(Available data begins)
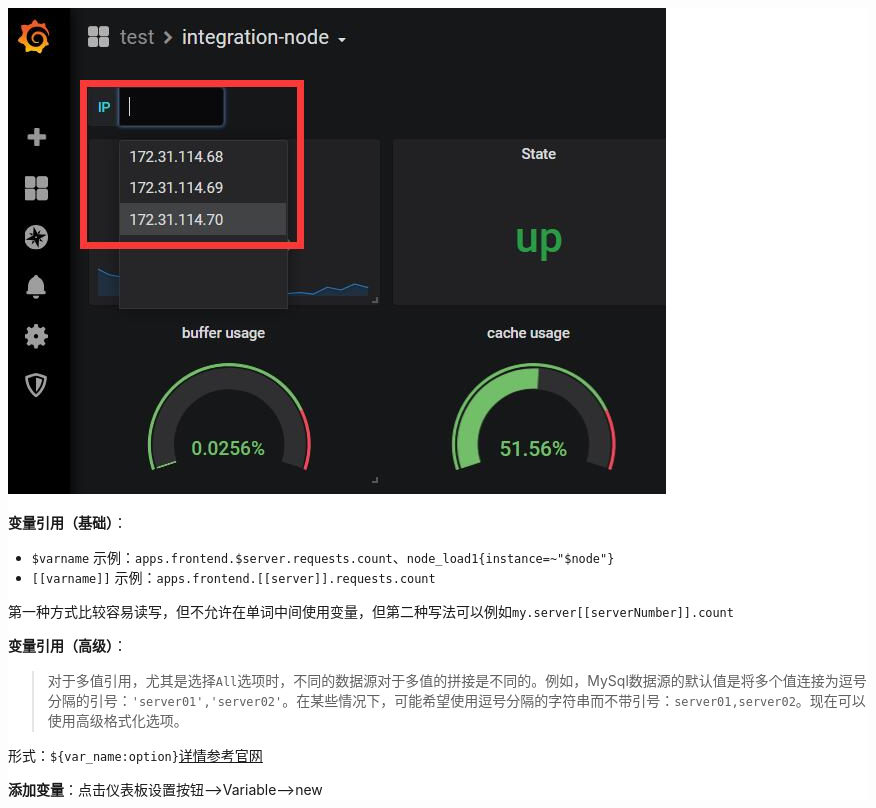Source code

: ![example-variable](./images/example-variable.jpg)

**变量引用（基础）**：

- `$varname` 示例：`apps.frontend.$server.requests.count`、`node_load1{instance=~"$node"}`
- `[[varname]]` 示例：`apps.frontend.[[server]].requests.count`

第一种方式比较容易读写，但不允许在单词中间使用变量，但第二种写法可以例如`my.server[[serverNumber]].count`

**变量引用（高级）**：

> 对于多值引用，尤其是选择`All`选项时，不同的数据源对于多值的拼接是不同的。例如，MySql数据源的默认值是将多个值连接为逗号分隔的引号：`'server01','server02'`。在某些情况下，可能希望使用逗号分隔的字符串而不带引号：`server01,server02`。现在可以使用高级格式化选项。

形式：`${var_name:option}`[详情参考官网](https://grafana.com/docs/reference/templating/#advanced-formatting-options)

**添加变量**：点击仪表板设置按钮—>Variable—>new
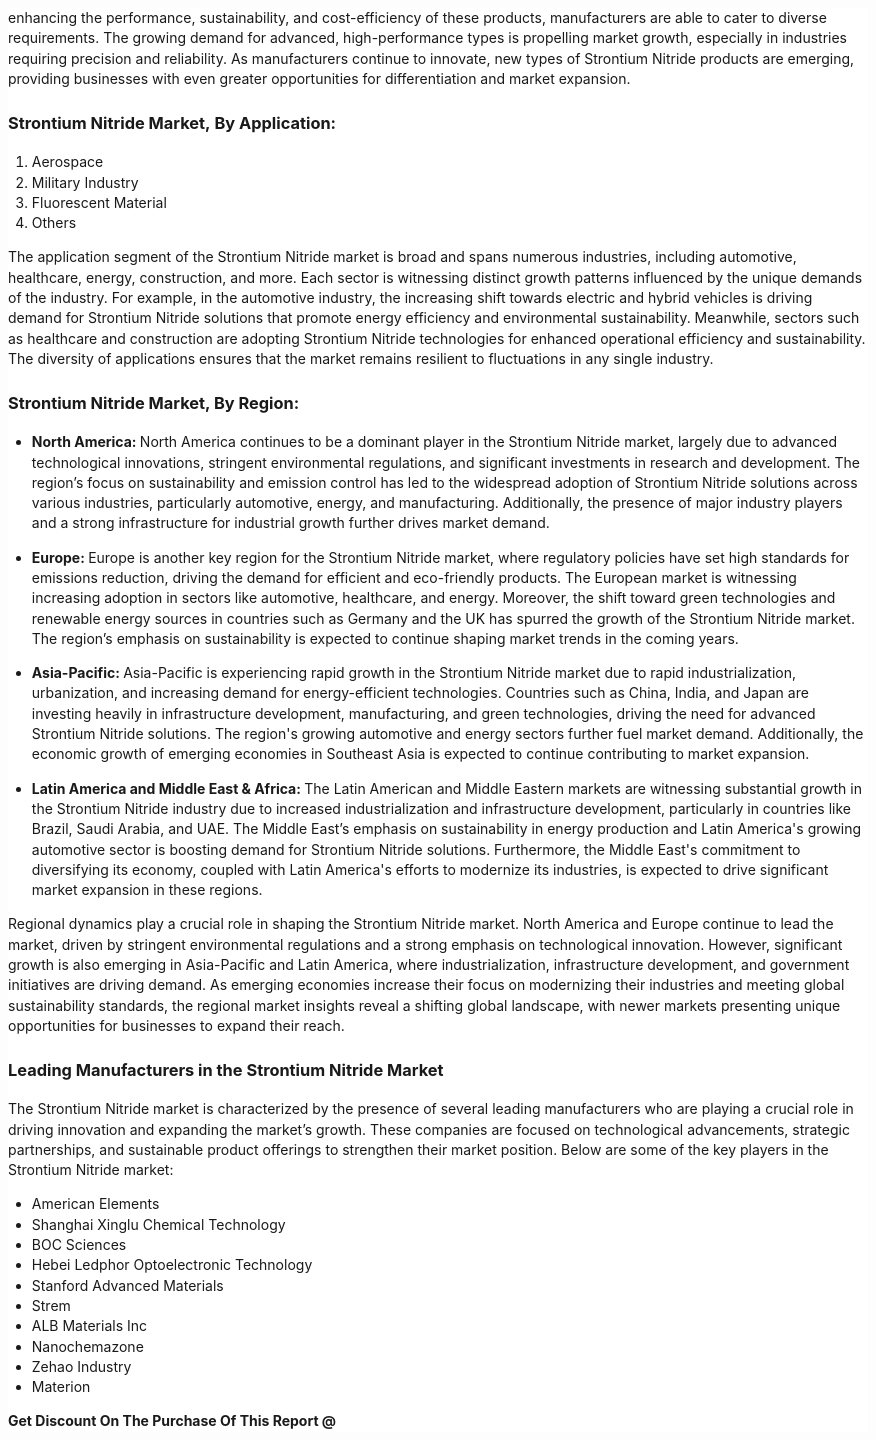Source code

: enhancing the performance, sustainability, and cost-efficiency of these products, manufacturers are able to cater to diverse requirements. The growing demand for advanced, high-performance types is propelling market growth, especially in industries requiring precision and reliability. As manufacturers continue to innovate, new types of Strontium Nitride products are emerging, providing businesses with even greater opportunities for differentiation and market expansion.</p><h3>Strontium Nitride Market,&nbsp;By Application:</h3><ol><li>Aerospace<li> Military Industry<li> Fluorescent Material<li> Others</li></ol><p>The application segment of the Strontium Nitride market is broad and spans numerous industries, including automotive, healthcare, energy, construction, and more. Each sector is witnessing distinct growth patterns influenced by the unique demands of the industry. For example, in the automotive industry, the increasing shift towards electric and hybrid vehicles is driving demand for Strontium Nitride solutions that promote energy efficiency and environmental sustainability. Meanwhile, sectors such as healthcare and construction are adopting Strontium Nitride technologies for enhanced operational efficiency and sustainability. The diversity of applications ensures that the market remains resilient to fluctuations in any single industry.</p><h3>Strontium Nitride Market, By Region:</h3><ul><li><p><strong>North America:&nbsp;</strong>North America continues to be a dominant player in the Strontium Nitride market, largely due to advanced technological innovations, stringent environmental regulations, and significant investments in research and development. The region&rsquo;s focus on sustainability and emission control has led to the widespread adoption of Strontium Nitride solutions across various industries, particularly automotive, energy, and manufacturing. Additionally, the presence of major industry players and a strong infrastructure for industrial growth further drives market demand.</p></li><li><p><strong><strong>Europe:&nbsp;</strong></strong>Europe is another key region for the Strontium Nitride market, where regulatory policies have set high standards for emissions reduction, driving the demand for efficient and eco-friendly products. The European market is witnessing increasing adoption in sectors like automotive, healthcare, and energy. Moreover, the shift toward green technologies and renewable energy sources in countries such as Germany and the UK has spurred the growth of the Strontium Nitride market. The region&rsquo;s emphasis on sustainability is expected to continue shaping market trends in the coming years.</p></li><li><p><strong><strong>Asia-Pacific:&nbsp;</strong></strong>Asia-Pacific is experiencing rapid growth in the Strontium Nitride market due to rapid industrialization, urbanization, and increasing demand for energy-efficient technologies. Countries such as China, India, and Japan are investing heavily in infrastructure development, manufacturing, and green technologies, driving the need for advanced Strontium Nitride solutions. The region's growing automotive and energy sectors further fuel market demand. Additionally, the economic growth of emerging economies in Southeast Asia is expected to continue contributing to market expansion.</p></li><li><p><strong><strong>Latin America and Middle East &amp; Africa:&nbsp;</strong></strong>The Latin American and Middle Eastern markets are witnessing substantial growth in the Strontium Nitride industry due to increased industrialization and infrastructure development, particularly in countries like Brazil, Saudi Arabia, and UAE. The Middle East&rsquo;s emphasis on sustainability in energy production and Latin America's growing automotive sector is boosting demand for Strontium Nitride solutions. Furthermore, the Middle East's commitment to diversifying its economy, coupled with Latin America's efforts to modernize its industries, is expected to drive significant market expansion in these regions.</p></li></ul><p>Regional dynamics play a crucial role in shaping the Strontium Nitride market. North America and Europe continue to lead the market, driven by stringent environmental regulations and a strong emphasis on technological innovation. However, significant growth is also emerging in Asia-Pacific and Latin America, where industrialization, infrastructure development, and government initiatives are driving demand. As emerging economies increase their focus on modernizing their industries and meeting global sustainability standards, the regional market insights reveal a shifting global landscape, with newer markets presenting unique opportunities for businesses to expand their reach.</p><h3><strong>Leading Manufacturers in the Strontium Nitride Market</strong></h3><p>The Strontium Nitride market is characterized by the presence of several leading manufacturers who are playing a crucial role in driving innovation and expanding the market&rsquo;s growth. These companies are focused on technological advancements, strategic partnerships, and sustainable product offerings to strengthen their market position. Below are some of the key players in the Strontium Nitride market:</p></div><div class="article-main__content" data-test-id="publishing-text-block"><ul><li><span class="">American Elements<li> Shanghai Xinglu Chemical Technology<li> BOC Sciences<li> Hebei Ledphor Optoelectronic Technology<li> Stanford Advanced Materials<li> Strem<li> ALB Materials Inc<li> Nanochemazone<li> Zehao Industry<li> Materion</span></li></ul></div><div class="article-main__content" data-test-id="publishing-text-block"><p><span class="font-[700]"><strong>Get Discount On The Purchase Of This Report @</strong>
(Available data ends)
(To do) Pick out every line of the records that contains the string "frontend", matching case exactly.

(Solution to this problem)
- `$varname` 示例：`apps.frontend.$server.requests.count`、`node_load1{instance=~"$node"}`
- `[[varname]]` 示例：`apps.frontend.[[server]].requests.count`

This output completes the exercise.